On 18 August 2026, Paul registered his highest T20 score, smashing 65 runs off 36 balls while batting for the Jamaica Kingsmen against the Antigua and Barbuda Falcons during the CPL.He won player of the match as the Kingsmen won by 51 runs.

==International career==
On 9 March 2018, Paul was added to the West Indies squad for the 2018 Cricket World Cup Qualifier tournament, after Sheldon Cottrell suffered an injury. He made his One Day International (ODI) debut for the West Indies against Afghanistan in the World Cup Qualifier on 15 March 2018.
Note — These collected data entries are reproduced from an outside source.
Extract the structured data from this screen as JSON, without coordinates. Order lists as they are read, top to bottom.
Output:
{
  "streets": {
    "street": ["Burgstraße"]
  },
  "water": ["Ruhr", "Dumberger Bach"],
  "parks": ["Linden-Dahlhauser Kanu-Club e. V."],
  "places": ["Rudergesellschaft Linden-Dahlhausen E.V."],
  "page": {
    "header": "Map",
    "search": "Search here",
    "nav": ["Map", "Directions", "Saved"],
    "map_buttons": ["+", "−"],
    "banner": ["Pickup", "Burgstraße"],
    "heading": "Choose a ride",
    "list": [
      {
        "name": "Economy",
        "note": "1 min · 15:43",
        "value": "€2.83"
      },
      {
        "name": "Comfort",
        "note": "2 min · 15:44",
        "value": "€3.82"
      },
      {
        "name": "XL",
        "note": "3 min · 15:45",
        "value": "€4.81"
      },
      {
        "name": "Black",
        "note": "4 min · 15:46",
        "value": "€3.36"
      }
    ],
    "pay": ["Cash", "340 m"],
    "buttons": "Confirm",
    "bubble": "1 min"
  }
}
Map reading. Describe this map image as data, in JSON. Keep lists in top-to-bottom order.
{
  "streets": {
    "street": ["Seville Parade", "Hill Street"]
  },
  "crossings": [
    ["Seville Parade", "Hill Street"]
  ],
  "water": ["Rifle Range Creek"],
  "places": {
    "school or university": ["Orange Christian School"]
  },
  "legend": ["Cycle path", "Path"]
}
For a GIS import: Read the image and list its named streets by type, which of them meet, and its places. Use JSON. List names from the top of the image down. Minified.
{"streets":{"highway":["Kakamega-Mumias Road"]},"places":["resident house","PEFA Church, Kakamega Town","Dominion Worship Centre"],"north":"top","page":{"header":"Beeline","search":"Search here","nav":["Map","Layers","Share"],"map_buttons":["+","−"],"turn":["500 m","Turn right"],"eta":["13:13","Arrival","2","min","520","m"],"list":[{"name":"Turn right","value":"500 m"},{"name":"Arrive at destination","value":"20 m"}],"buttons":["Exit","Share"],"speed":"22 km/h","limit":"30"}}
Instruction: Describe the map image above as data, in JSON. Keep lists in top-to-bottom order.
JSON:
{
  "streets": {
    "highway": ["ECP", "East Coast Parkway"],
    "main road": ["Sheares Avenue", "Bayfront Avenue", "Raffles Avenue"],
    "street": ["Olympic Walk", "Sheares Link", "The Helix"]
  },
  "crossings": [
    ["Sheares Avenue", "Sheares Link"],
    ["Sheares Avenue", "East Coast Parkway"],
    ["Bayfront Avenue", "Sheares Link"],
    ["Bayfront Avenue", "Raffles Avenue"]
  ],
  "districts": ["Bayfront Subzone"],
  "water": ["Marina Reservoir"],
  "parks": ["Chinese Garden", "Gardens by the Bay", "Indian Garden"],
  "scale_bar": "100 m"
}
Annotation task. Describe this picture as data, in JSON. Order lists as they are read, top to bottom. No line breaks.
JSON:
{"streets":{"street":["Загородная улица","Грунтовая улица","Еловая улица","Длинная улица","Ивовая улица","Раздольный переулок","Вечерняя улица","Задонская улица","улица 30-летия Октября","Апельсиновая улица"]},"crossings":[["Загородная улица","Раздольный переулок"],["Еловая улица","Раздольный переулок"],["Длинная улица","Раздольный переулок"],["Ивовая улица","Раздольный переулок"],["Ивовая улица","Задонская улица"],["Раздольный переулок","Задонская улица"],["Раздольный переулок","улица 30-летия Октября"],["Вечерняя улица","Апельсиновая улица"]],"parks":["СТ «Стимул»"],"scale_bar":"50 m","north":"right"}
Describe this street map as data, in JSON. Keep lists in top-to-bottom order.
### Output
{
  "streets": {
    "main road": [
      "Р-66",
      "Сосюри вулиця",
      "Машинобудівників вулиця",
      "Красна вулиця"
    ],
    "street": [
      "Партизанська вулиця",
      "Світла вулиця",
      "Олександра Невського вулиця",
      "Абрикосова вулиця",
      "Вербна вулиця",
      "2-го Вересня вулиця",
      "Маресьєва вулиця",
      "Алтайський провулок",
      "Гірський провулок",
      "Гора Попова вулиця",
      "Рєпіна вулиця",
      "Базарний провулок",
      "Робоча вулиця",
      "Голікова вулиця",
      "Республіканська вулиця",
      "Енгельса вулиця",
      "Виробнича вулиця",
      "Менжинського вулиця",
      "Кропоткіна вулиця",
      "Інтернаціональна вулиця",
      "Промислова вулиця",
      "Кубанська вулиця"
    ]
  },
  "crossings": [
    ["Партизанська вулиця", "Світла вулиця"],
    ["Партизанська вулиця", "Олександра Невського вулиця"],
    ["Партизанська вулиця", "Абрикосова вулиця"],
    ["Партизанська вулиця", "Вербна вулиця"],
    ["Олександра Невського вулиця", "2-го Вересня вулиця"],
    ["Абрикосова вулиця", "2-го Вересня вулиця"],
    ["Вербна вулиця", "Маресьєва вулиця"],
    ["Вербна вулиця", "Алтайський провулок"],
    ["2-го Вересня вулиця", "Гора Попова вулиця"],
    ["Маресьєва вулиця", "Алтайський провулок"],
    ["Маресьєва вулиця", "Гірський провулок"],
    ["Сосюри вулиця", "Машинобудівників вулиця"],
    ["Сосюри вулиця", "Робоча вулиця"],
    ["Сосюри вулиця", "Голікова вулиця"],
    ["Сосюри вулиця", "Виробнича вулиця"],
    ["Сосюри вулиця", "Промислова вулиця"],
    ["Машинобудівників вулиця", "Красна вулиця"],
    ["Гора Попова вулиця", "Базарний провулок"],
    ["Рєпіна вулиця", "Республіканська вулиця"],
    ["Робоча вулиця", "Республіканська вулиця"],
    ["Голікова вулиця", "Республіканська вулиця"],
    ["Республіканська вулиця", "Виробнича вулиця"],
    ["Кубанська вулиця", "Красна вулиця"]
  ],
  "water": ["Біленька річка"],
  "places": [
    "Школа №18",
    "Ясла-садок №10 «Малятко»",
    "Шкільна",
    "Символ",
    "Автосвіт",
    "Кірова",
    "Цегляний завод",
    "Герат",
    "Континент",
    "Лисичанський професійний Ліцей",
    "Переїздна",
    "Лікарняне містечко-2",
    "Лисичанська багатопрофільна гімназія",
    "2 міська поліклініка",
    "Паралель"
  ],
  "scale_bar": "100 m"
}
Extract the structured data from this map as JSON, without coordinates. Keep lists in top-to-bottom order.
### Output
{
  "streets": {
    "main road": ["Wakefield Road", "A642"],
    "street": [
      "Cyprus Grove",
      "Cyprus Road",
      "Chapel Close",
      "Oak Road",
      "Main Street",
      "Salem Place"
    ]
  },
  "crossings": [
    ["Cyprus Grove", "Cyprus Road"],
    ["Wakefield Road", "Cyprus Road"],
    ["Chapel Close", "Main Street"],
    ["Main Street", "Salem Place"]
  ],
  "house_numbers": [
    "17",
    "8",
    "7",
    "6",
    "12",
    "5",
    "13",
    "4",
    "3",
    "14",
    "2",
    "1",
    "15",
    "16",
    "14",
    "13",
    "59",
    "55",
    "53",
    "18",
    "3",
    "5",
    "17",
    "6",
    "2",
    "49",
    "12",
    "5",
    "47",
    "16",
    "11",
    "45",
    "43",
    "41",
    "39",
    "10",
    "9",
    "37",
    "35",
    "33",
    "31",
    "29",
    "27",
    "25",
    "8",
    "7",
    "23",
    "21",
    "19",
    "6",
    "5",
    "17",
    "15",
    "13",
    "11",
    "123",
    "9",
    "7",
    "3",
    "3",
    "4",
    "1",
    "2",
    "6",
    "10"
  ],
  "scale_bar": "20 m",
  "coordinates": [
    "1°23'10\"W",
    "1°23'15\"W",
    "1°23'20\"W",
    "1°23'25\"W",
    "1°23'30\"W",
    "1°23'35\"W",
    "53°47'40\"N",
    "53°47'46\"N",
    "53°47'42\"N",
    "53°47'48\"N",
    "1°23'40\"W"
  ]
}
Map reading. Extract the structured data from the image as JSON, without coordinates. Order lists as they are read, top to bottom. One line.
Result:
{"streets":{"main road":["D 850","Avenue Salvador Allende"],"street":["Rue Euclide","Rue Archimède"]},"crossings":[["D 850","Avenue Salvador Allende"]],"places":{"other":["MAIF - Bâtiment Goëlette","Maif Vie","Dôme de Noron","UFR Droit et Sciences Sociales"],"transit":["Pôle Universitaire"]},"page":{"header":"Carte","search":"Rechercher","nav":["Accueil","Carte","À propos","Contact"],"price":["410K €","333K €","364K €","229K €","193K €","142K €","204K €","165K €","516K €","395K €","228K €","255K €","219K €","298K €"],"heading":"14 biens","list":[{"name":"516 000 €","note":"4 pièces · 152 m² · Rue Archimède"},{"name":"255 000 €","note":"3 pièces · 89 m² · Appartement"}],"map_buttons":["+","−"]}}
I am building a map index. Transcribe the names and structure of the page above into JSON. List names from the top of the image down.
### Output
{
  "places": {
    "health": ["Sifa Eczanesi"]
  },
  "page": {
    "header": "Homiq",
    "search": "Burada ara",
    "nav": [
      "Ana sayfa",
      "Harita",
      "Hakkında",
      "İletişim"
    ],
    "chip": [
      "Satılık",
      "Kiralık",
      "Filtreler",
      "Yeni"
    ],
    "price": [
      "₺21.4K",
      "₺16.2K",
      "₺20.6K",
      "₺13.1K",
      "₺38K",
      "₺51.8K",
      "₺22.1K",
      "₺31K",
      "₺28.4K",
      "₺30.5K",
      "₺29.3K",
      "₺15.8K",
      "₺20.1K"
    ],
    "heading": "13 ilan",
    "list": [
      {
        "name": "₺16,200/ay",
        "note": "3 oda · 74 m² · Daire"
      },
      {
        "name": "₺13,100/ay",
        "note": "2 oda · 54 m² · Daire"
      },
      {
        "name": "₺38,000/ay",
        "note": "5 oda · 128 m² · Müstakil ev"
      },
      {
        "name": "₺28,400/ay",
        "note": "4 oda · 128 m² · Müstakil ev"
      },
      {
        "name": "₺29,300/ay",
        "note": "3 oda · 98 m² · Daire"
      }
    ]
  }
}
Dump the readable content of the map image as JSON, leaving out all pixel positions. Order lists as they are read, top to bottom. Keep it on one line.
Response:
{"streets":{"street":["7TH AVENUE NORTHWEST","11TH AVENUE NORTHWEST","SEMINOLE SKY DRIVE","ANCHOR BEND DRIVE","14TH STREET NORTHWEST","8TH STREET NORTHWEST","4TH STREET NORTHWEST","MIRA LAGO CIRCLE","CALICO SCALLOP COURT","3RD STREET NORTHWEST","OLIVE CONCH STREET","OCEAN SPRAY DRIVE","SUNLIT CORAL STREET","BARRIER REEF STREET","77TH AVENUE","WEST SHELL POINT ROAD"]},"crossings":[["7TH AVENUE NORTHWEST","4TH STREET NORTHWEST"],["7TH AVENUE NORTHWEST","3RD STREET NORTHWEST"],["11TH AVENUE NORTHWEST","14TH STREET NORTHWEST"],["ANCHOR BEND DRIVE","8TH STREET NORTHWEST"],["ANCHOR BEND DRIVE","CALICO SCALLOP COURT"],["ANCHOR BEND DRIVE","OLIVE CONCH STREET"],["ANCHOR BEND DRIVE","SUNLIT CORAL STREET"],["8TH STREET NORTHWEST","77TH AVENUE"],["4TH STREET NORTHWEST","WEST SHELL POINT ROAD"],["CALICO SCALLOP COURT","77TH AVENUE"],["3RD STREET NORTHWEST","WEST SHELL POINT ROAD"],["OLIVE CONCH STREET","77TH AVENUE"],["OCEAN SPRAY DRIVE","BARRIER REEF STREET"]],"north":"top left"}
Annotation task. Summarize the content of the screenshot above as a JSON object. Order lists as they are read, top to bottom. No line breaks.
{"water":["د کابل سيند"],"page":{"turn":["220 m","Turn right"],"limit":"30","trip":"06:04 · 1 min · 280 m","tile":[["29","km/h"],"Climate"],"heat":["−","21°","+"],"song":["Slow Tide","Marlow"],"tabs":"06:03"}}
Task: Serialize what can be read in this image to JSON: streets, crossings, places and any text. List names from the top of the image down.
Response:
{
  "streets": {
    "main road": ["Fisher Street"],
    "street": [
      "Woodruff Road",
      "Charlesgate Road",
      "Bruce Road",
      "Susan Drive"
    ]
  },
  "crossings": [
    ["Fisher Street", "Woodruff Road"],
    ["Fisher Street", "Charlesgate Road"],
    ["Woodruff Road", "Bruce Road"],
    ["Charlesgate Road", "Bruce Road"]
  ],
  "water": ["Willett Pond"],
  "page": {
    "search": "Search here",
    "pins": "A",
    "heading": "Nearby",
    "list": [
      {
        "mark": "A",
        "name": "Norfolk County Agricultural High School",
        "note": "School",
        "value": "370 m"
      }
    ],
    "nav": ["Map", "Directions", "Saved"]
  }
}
In March 2018, he was named in the West Indies squad for their Twenty20 International (T20I) series against Pakistan. He made his T20I debut for the West Indies against Pakistan on 1 April 2018.

In July 2018, he was named in the West Indies Test squad for the series against Bangladesh. He made his Test debut for the West Indies on 12 July 2018. In December 2018, in the third and final T20I against Bangladesh, Paul took his first five-wicket haul in T20Is.

In May 2019, Cricket West Indies (CWI) named him as one of ten reserve players in the West Indies' squad for the 2019 Cricket World Cup.